> _Problem requirements_: Copy everything from the line containing "right ankle: (902, 645, 2)" down to the line containing "left wrist: (1126, 359, -24)", swapping "wrist" for "hand" and leaving all else as it stands.

> _Provided information_:
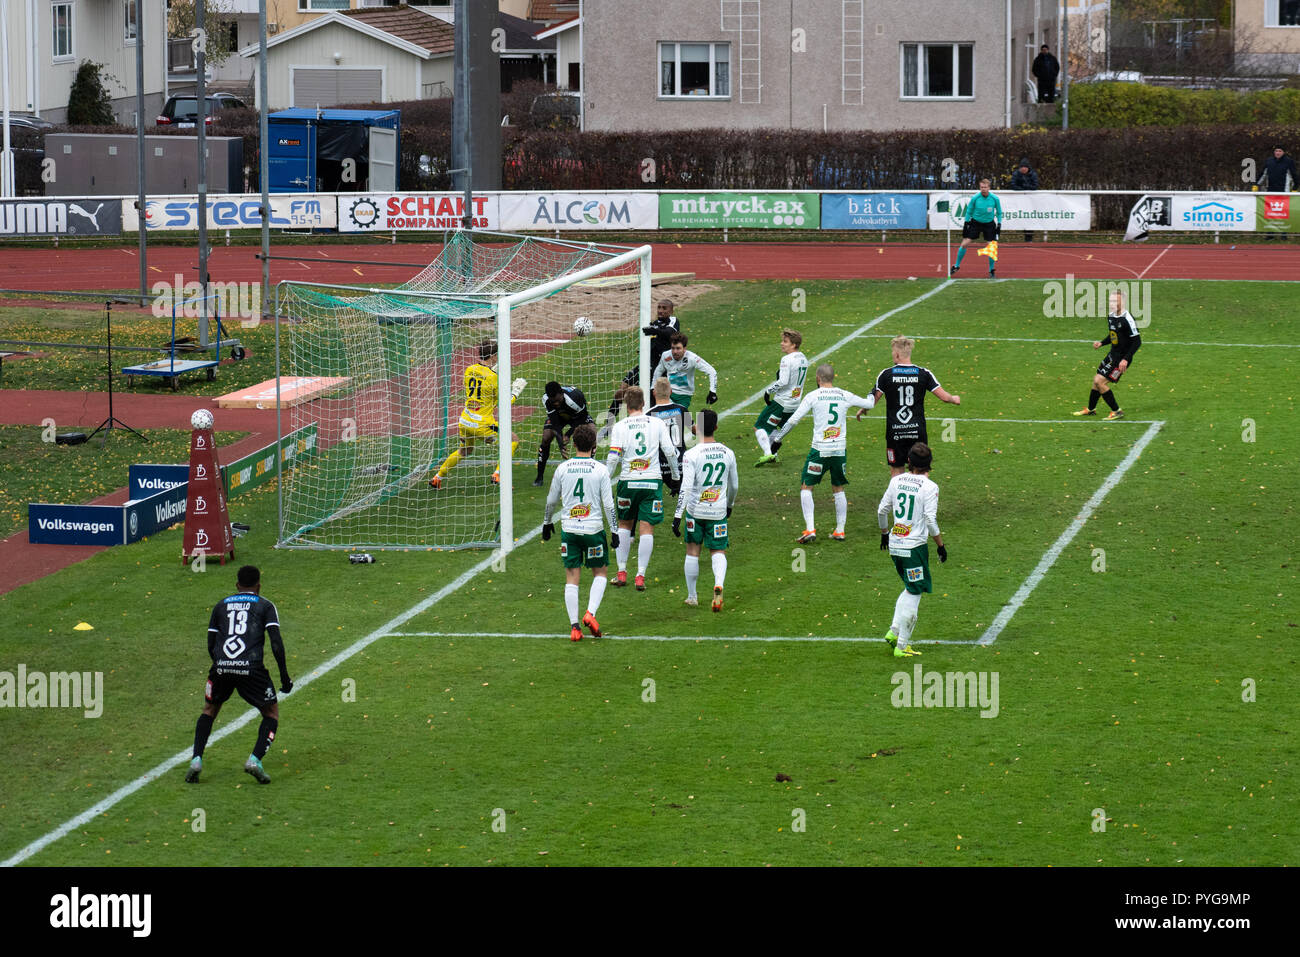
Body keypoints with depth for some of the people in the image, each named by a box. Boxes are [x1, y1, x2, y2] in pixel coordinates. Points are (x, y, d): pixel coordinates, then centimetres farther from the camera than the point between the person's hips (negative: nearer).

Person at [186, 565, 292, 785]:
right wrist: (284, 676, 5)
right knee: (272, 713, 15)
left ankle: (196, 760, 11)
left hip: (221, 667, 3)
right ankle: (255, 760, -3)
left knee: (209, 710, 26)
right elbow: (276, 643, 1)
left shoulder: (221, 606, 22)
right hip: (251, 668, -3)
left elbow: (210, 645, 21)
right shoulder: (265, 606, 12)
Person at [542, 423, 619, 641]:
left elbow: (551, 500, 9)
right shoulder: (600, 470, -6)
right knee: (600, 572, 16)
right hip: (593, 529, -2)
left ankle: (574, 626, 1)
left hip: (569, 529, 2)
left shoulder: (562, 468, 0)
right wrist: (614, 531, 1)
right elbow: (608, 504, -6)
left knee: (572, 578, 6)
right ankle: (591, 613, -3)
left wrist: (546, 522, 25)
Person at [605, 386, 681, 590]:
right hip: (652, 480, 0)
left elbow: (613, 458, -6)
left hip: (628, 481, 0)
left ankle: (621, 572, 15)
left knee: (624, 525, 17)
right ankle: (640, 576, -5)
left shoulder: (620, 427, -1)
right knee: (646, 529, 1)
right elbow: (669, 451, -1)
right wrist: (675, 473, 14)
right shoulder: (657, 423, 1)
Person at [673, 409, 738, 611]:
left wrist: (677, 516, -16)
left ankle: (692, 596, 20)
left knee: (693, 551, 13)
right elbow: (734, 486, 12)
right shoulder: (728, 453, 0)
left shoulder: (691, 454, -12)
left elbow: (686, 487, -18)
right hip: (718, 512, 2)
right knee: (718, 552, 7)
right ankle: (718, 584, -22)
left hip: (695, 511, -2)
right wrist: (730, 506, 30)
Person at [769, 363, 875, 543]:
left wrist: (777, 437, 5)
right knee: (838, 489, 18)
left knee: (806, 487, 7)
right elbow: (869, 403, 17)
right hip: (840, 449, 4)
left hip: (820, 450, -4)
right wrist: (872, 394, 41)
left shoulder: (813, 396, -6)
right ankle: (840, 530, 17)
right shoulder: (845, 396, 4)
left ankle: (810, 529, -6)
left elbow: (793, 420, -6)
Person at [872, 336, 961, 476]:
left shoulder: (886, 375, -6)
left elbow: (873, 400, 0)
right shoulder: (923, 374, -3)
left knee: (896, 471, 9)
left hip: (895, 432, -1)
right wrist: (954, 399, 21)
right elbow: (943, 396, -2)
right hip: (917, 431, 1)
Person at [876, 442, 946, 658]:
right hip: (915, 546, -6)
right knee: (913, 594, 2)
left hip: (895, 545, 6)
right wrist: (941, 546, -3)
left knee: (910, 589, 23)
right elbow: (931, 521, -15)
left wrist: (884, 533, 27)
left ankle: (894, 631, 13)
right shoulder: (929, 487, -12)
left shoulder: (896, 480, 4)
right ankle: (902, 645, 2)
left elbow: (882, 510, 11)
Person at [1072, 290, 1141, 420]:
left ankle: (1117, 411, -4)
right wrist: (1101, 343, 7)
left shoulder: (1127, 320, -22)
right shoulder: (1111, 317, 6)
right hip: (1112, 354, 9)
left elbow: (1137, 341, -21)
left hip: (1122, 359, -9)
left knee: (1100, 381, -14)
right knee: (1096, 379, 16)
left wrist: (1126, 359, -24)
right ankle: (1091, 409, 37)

---

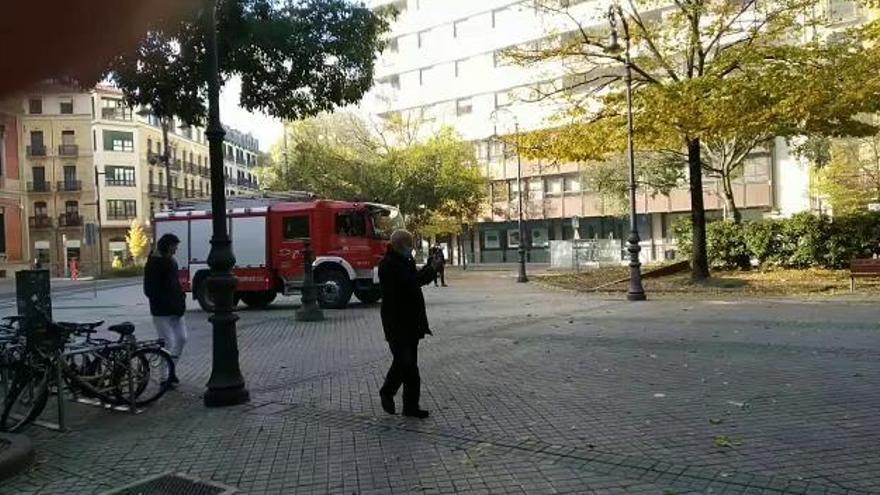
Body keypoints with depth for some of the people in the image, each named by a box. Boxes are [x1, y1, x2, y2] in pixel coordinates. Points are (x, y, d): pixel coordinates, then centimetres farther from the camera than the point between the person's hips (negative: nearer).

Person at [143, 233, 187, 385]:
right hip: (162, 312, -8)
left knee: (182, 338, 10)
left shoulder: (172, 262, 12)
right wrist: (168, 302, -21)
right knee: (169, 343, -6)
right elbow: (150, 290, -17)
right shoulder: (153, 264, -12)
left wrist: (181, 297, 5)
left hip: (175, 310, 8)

> _Answer section_:
right ankle: (902, 645, 2)
left elbow: (882, 510, 11)
Person at [1072, 290, 1141, 420]:
left ankle: (1117, 411, -4)
right hand: (1101, 343, 7)
left shoulder: (1127, 320, -22)
right shoulder: (1111, 317, 6)
right hip: (1112, 354, 9)
left elbow: (1137, 341, -21)
left hip: (1122, 359, -9)
left knee: (1100, 381, -14)
right knee: (1096, 379, 16)
left hand: (1126, 359, -24)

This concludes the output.